Loading
Ilustrasi Gerai SIM Keliling di halaman parkir Mall Citraland di Jakarta Barat
JAKARTA, ARAHKITA.COM – Direktorat Lalu Lintas Polda Metro Jaya menyediakan empat lokasi layanan SIM Keliling bagi masyarakat yang ingin memperpanjang masa berlaku Surat Izin Mengemudi (SIM), Senin, (16/3/2026). Layanan ini bertujuan mempermudah pengendara mengurus SIM A dan SIM C yang masih berlaku.

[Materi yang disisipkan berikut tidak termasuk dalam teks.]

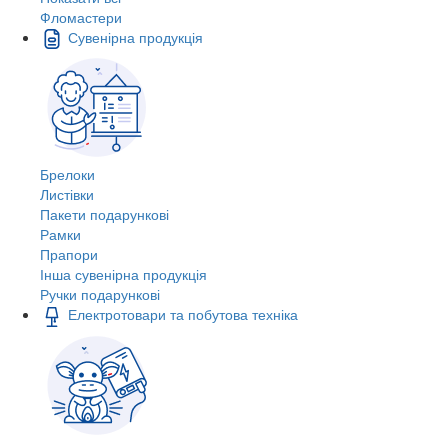
Фломастери
Сувенірна продукція
Брелоки
Листівки
Пакети подарункові
Рамки
Прапори
Інша сувенірна продукція
Ручки подарункові
Електротовари та побутова техніка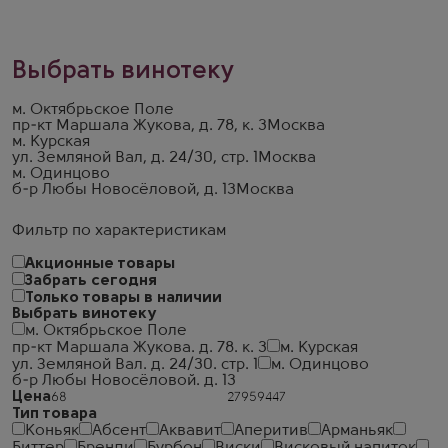
Выбрать винотеку
м. Октябрьское Поле
пр-кт Маршала Жукова, д. 78, к. 3
Москва
м. Курская
ул. Земляной Вал, д. 24/30, стр. 1
Москва
м. Одинцово
б-р Любы Новосёловой, д. 13
Москва
Фильтр по характеристикам
Акционные товары
Забрать сегодня
Только товары в наличии
Выбрать винотеку
м. Октябрьское Поле
пр-кт Маршала Жукова. д. 78. к. 3
м. Курская
ул. Земляной Вал. д. 24/30. стр. 1
м. Одинцово
б-р Любы Новосёловой. д. 13
Цена
Тип товара
Коньяк
Абсент
Аквавит
Аперитив
Арманьяк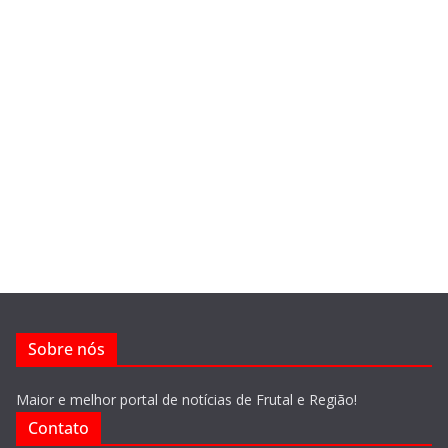
Sobre nós
Maior e melhor portal de notícias de Frutal e Região!
Contato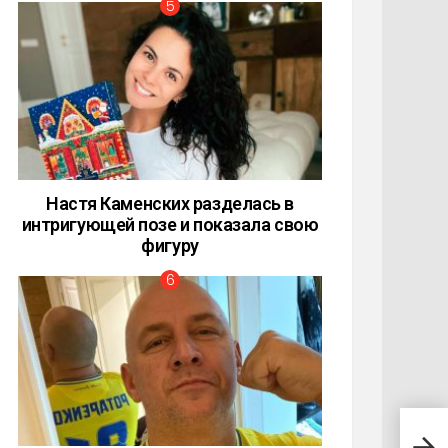
Настя Каменских разделась в
интригующей позе и показала свою
фигуру
Алла
жалк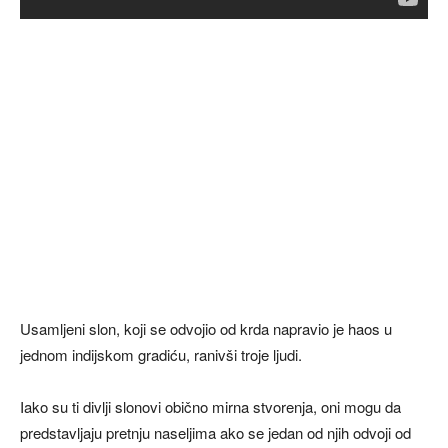
Usamljeni slon, koji se odvojio od krda napravio je haos u
jednom indijskom gradiću, ranivši troje ljudi.
Iako su ti divlji slonovi obično mirna stvorenja, oni mogu da
predstavljaju pretnju naseljima ako se jedan od njih odvoji od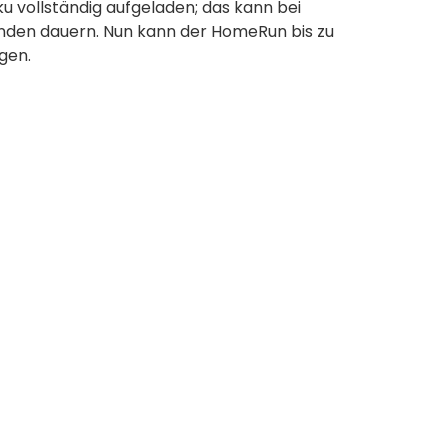
ku vollständig aufgeladen; das kann bei
unden dauern. Nun kann der HomeRun bis zu
igen.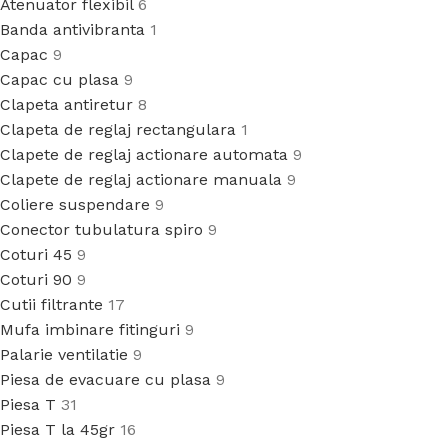
Atenuator flexibil
6
Banda antivibranta
1
Capac
9
Capac cu plasa
9
Clapeta antiretur
8
Clapeta de reglaj rectangulara
1
Clapete de reglaj actionare automata
9
Clapete de reglaj actionare manuala
9
Coliere suspendare
9
Conector tubulatura spiro
9
Coturi 45
9
Coturi 90
9
Cutii filtrante
17
Mufa imbinare fitinguri
9
Palarie ventilatie
9
Piesa de evacuare cu plasa
9
Piesa T
31
Piesa T la 45gr
16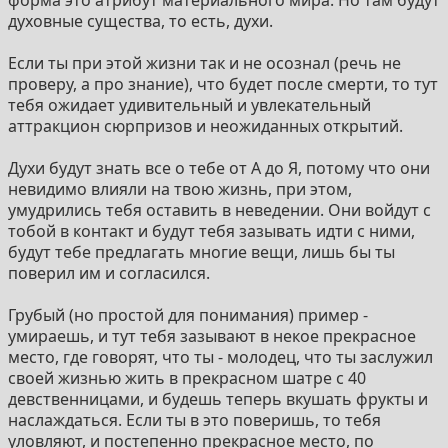
смерти до старости не существует.
духовные существа, то есть, духи.
И наконец самое интересное. Не может же
наблюдатель сломать систему и не умереть от смерти
Если ты при этой жизни так и не осознал (речь не
- значит смерть от старости существует, но тогда
проверу, а про знание), что будет после смерти, то тут
либо существует перерождение, либо нечто
тебя ожидает удивительный и увлекательный
потустороннее где можно обитает сознание или душа
аттракцион сюрпризов и неожиданных открытий.
(что вам больше нравится) после гибели
материального тела.
Духи будут знать все о тебе от А до Я, потому что они
Я больше склоняюсь к тому, что происходит
невидимо влияли на твою жизнь, при этом,
перерождение, так как сама идея того что сознание
умудрились тебя оставить в неведении. Они войдут с
отправляется куда-то очень тяжело поддаётся
тобой в контакт и будут тебя зазывать идти с ними,
пониманию. Я прекрасно осознаю, что такие вещи и
будут тебе предлагать многие вещи, лишь бы ты
не должны поддаваться пониманию, так как это на то
поверил им и согласился.
и "сверхъестественное", чтобы человек не мог это
осознать своим обыкновенным сознанием, но ведь
Грубый (но простой для понимания) пример -
это подразумевает, что где-то вне поля нашей
умираешь, и тут тебя зазывают в некое прекрасное
видимости существуют миры, где живут все те
место, где говорят, что ты - молодец, что ты заслужил
миллиарды сознаний, оставивших мир за
своей жизнью жить в прекрасном шатре с 40
тысячелетия нашей истории. И значит либо этих
девственницами, и будешь теперь вкушать фрукты и
миров миллионы, либо это какой-то нереально
наслаждаться. Если ты в это поверишь, то тебя
большой мир.
уловляют, и постепенно прекрасное место, по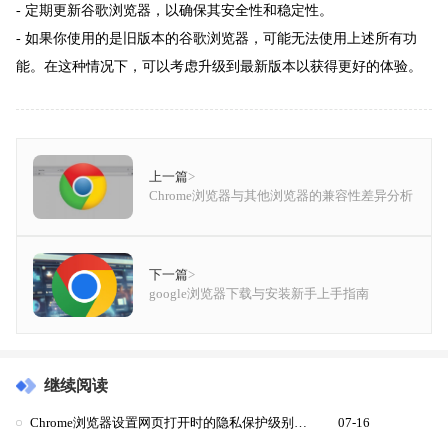
- 定期更新谷歌浏览器，以确保其安全性和稳定性。
- 如果你使用的是旧版本的谷歌浏览器，可能无法使用上述所有功
能。在这种情况下，可以考虑升级到最新版本以获得更好的体验。
上一篇
>
Chrome浏览器与其他浏览器的兼容性差异分析
下一篇
>
google浏览器下载与安装新手上手指南
继续阅读
Chrome浏览器设置网页打开时的隐私保护级别下载安全策略配置
07-16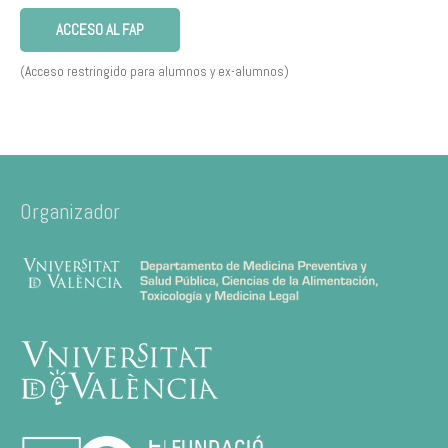
ACCESO AL FAP
(Acceso restringido para alumnos y ex-alumnos)
Organizador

Melalui akun X resmi @tmcpoldametro, Ditlantas Polda Metro Jaya menginformasikan bahwa layanan buka mulai pukul 08.00 hingga 14.00 WIB di beberapa lokasi:
Jakarta Timur: Lobby depan Mall Grand Cakung
Jakarta Utara: Lobby utama LTC Glodok
Jakarta Selatan: Area parkir samping Universitas Trilogi
Jakarta Barat: Lobby selatan Mall Ciputra
Jakarta Pusat: Area parkir Kantor Pos Lapangan Banteng
Vice President Corporate Secretary & Legal PT Jasa Marga Transjawa Tol, Ria Marlinda Paalo, sebelumnya mengatakan, layanan SIM Keliling bertujuan mempermudah masyarakat agar tidak perlu datang ke kantor Satpas, sehingga lebih efisien dan aman bagi pengguna jalan.
Pemohon SIM harus melengkapi dokumen berikut:
Fotokopi KTP yang masih berlaku
SIM lama fisik beserta fotokopi
Bukti cek kesehatan
Bukti tes psikologi
Layanan ini hanya melayani perpanjangan SIM A dan SIM C yang masih berlaku. Pemilik SIM yang sudah habis masa berlakunya wajib mengajukan permohonan SIM baru di Satpas SIM Daan Mogot, Jakarta Barat.
Masa berlaku SIM kini dihitung lima tahun sejak tanggal penerbitan, tidak lagi menyesuaikan dengan tanggal lahir pemilik. Biaya perpanjangan sesuai PP Nomor 76 Tahun 2020 adalah:
SIM A: Rp80.000
SIM C: Rp75.000
Tambahan biaya tes psikologi Rp60.000 dan tes kesehatan Rp35.000.
Pengendara yang tidak dapat menunjukkan SIM yang masih berlaku akan dikenakan sanksi sesuai Pasal 288 ayat 2 UU Nomor 22 Tahun 2009 tentang Lalu Lintas dan Angkutan Jalan, yakni pidana kurungan maksimal satu bulan atau denda hingga Rp250.000.
Dengan layanan SIM Keliling ini, Ditlantas Polda Metro Jaya berharap masyarakat lebih mudah memperpanjang SIM dan mengurangi antrean di kantor Satpas, terutama di tengah arus lalu lintas padat di Jakarta.